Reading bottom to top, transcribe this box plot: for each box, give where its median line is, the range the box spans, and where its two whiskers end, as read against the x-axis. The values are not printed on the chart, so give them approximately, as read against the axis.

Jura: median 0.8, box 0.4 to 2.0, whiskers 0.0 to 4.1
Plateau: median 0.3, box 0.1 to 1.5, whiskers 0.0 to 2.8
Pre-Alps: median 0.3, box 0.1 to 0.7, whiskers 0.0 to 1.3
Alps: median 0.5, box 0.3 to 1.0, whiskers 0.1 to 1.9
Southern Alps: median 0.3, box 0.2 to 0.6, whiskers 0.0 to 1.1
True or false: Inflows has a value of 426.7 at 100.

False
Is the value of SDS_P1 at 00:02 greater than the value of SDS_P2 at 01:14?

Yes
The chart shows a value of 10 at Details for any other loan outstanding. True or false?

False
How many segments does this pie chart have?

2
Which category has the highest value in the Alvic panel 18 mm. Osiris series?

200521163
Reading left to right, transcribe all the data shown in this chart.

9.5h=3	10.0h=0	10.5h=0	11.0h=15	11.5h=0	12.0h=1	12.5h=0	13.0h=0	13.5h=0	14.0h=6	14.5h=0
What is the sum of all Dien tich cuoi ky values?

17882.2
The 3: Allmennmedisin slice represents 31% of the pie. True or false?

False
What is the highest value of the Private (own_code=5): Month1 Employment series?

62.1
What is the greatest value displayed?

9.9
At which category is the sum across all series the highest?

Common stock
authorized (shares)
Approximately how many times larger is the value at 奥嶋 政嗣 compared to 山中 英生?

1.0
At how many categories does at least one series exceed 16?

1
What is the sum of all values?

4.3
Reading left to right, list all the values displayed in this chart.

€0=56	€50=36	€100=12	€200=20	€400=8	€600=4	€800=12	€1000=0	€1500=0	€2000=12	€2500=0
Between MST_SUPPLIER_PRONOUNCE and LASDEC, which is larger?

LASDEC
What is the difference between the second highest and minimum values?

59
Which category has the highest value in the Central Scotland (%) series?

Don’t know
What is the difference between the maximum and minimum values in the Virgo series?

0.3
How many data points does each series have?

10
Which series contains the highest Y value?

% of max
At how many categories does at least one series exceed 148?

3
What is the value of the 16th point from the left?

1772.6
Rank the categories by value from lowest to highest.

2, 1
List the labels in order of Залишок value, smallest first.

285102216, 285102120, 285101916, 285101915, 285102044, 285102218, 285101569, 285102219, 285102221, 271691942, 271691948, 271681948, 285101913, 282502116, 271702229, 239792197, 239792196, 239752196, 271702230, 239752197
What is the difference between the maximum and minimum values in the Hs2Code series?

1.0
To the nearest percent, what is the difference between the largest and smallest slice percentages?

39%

## [TASK DIRECTIONS]
Tally the lines in the records that contain the word "categories". Reply with the number alone.

## [OUTPUT OF THE TASK]
3